Raise error when link nvshmem in my application

728882065 · December 1, 2023, 2:12pm

I want to use nvshmem in my application to transport data between A100 and A800 with Pcie.
I use the newest Nvidia HPC Contianer,which created by nvcr.io/nvidia/nvhpc:23.11-devel-cuda_multi-ubuntu20.04.My nvidia driver version is 515.105.01.
but It raise errors when I link nvshmem to my application. I use the raw nvshmem in the container, just add the cudnn which is not in it first.
my cmake just use
target_link_libraries(pipeGnn nvshmem cuda MPI::MPI_CXX cublas cudnn nvidia-ml)
when I make, It raise:

nvlink error : Undefined reference to ‘_Z21nvshmemi_transfer_rmaIL13threadgroup_t0EL13nvshmemi_op_t4EEvPvS2_mi’ in ‘CMakeFiles/pipeGnn.dir/src/mgg_full_cache.cu.o’
nvlink error : Undefined reference to ‘_Z21nvshmemi_transfer_rmaIL13threadgroup_t1EL13nvshmemi_op_t4EEvPvS2_mi’ in ‘CMakeFiles/pipeGnn.dir/src/mgg_full_cache.cu.o’
nvlink error : Undefined reference to ‘_Z25nvshmemi_transfer_rma_nbiIL13threadgroup_t1EL13nvshmemi_op_t4EEvPvS2_mi’ in ‘CMakeFiles/pipeGnn.dir/src/mgg_full_cache.cu.o’
nvlink error : Undefined reference to ‘_Z21nvshmemi_transfer_rmaIL13threadgroup_t2EL13nvshmemi_op_t4EEvPvS2_mi’ in ‘CMakeFiles/pipeGnn.dir/src/mgg_full_cache.cu.o’
nvlink error : Undefined reference to ‘nvshmemi_device_state_d’ in ‘CMakeFiles/pipeGnn.dir/src/mgg_full_cache.cu.o’
make[2]: *** [CMakeFiles/pipeGnn.dir/build.make:85: CMakeFiles/pipeGnn.dir/cmake_device_link.o] Error 255
make[1]: *** [CMakeFiles/Makefile2:76: CMakeFiles/pipeGnn.dir/all] Error 2
make: *** [Makefile:84: all] Error 2

my application used mpi to start the nvshmem.And the host machine does not support infiniband.
How to fix this?I am sure my coda can work because I can run it in another container with nvshmem2.0.3 and cuda11.3.
by the way, I have compile it in old version hpc23.9,It can compile correct, but when I begin the application,It also raise error and terminate.

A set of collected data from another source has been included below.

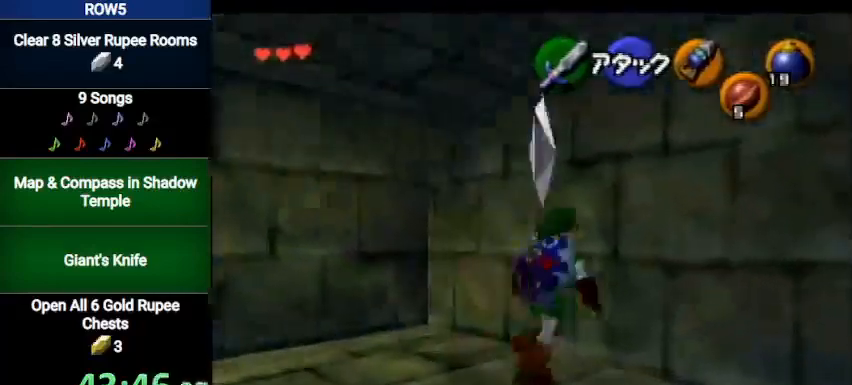
{"buttons": ["Y", "L1"], "left_stick": "center", "right_stick": "center", "events": [[34, "left_stick", "center"], [101, "left_stick", "right"], [134, "A", "down"], [201, "A", "up"], [267, "Y", "down"], [267, "left_stick", "center"]]}
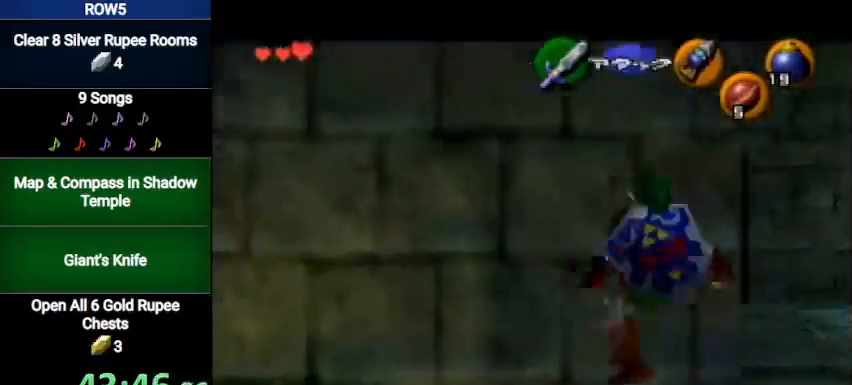
{"buttons": ["Y", "L1"], "left_stick": "down", "right_stick": "center", "events": [[233, "left_stick", "down"]]}
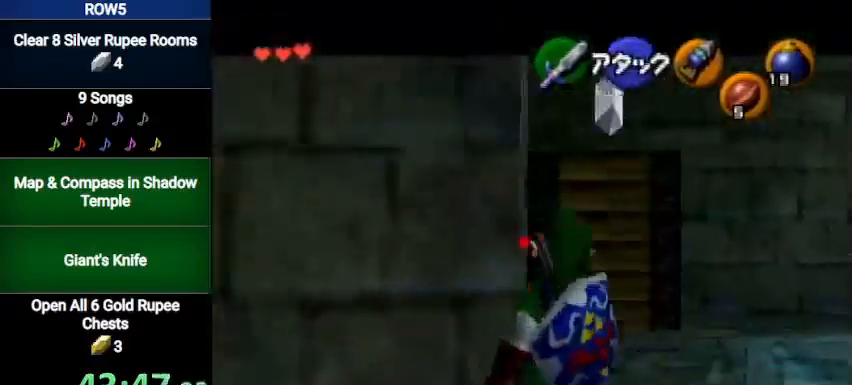
{"buttons": [], "left_stick": "center", "right_stick": "center", "events": [[101, "Y", "up"], [101, "left_stick", "center"], [401, "L1", "up"]]}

MatColgrove · December 1, 2023, 7:00pm

Hi 728882065,

I’ve not encountered this error myself so am not sure what’s wrong. The message implies that NVShem isn’t getting linked, there’s a CUDA version mismatch, or the C++ name managing is different from what’s referenced in the library.

What compiler are you using? nvcc or nvc++?
What is the full link line being used? (you may need to add VERBOSE=1 to your make to see the output).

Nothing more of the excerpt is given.